EXERCISE DATA Start Marker

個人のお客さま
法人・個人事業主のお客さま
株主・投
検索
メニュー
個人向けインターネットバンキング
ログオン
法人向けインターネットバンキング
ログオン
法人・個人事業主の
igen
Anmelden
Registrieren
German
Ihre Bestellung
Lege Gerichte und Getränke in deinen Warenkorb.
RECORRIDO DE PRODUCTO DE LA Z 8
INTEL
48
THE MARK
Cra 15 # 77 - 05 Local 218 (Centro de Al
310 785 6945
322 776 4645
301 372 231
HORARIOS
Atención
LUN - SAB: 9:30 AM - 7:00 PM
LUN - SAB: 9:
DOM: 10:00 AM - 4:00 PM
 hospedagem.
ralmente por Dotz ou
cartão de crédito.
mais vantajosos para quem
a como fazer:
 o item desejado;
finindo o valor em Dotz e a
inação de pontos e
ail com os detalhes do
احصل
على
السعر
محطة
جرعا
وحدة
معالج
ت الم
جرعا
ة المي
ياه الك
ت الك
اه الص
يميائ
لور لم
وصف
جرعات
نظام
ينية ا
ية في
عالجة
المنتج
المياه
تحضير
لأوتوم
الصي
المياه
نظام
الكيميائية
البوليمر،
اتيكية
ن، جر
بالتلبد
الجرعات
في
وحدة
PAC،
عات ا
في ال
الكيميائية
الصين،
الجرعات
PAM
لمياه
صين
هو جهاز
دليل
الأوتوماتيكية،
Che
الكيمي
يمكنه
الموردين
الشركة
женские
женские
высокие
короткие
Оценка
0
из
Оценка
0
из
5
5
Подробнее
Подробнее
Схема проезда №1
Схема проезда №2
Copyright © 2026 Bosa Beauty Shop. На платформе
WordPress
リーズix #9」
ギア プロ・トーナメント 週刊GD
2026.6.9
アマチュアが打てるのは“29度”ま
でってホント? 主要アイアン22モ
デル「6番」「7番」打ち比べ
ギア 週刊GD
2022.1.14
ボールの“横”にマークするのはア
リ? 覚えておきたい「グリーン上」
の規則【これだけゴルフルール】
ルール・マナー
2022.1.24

EXERCISE DATA End Marker

EXERCISE DIRECTIONS
Could you reproduce all of the entries exactly as they appear?

TASK ANSWER
個人のお客さま
法人・個人事業主のお客さま
株主・投
検索
メニュー
個人向けインターネットバンキング
ログオン
法人向けインターネットバンキング
ログオン
法人・個人事業主の
igen
Anmelden
Registrieren
German
Ihre Bestellung
Lege Gerichte und Getränke in deinen Warenkorb.
RECORRIDO DE PRODUCTO DE LA Z 8
INTEL
48
THE MARK
Cra 15 # 77 - 05 Local 218 (Centro de Al
310 785 6945
322 776 4645
301 372 231
HORARIOS
Atención
LUN - SAB: 9:30 AM - 7:00 PM
LUN - SAB: 9:
DOM: 10:00 AM - 4:00 PM
 hospedagem.
ralmente por Dotz ou
cartão de crédito.
mais vantajosos para quem
a como fazer:
 o item desejado;
finindo o valor em Dotz e a
inação de pontos e
ail com os detalhes do
احصل
على
السعر
محطة
جرعا
وحدة
معالج
ت الم
جرعا
ة المي
ياه الك
ت الك
اه الص
يميائ
لور لم
وصف
جرعات
نظام
ينية ا
ية في
عالجة
المنتج
المياه
تحضير
لأوتوم
الصي
المياه
نظام
الكيميائية
البوليمر،
اتيكية
ن، جر
بالتلبد
الجرعات
في
وحدة
PAC،
عات ا
في ال
الكيميائية
الصين،
الجرعات
PAM
لمياه
صين
هو جهاز
دليل
الأوتوماتيكية،
Che
الكيمي
يمكنه
الموردين
الشركة
женские
женские
высокие
короткие
Оценка
0
из
Оценка
0
из
5
5
Подробнее
Подробнее
Схема проезда №1
Схема проезда №2
Copyright © 2026 Bosa Beauty Shop. На платформе
WordPress
リーズix #9」
ギア プロ・トーナメント 週刊GD
2026.6.9
アマチュアが打てるのは“29度”ま
でってホント? 主要アイアン22モ
デル「6番」「7番」打ち比べ
ギア 週刊GD
2022.1.14
ボールの“横”にマークするのはア
リ? 覚えておきたい「グリーン上」
の規則【これだけゴルフルール】
ルール・マナー
2022.1.24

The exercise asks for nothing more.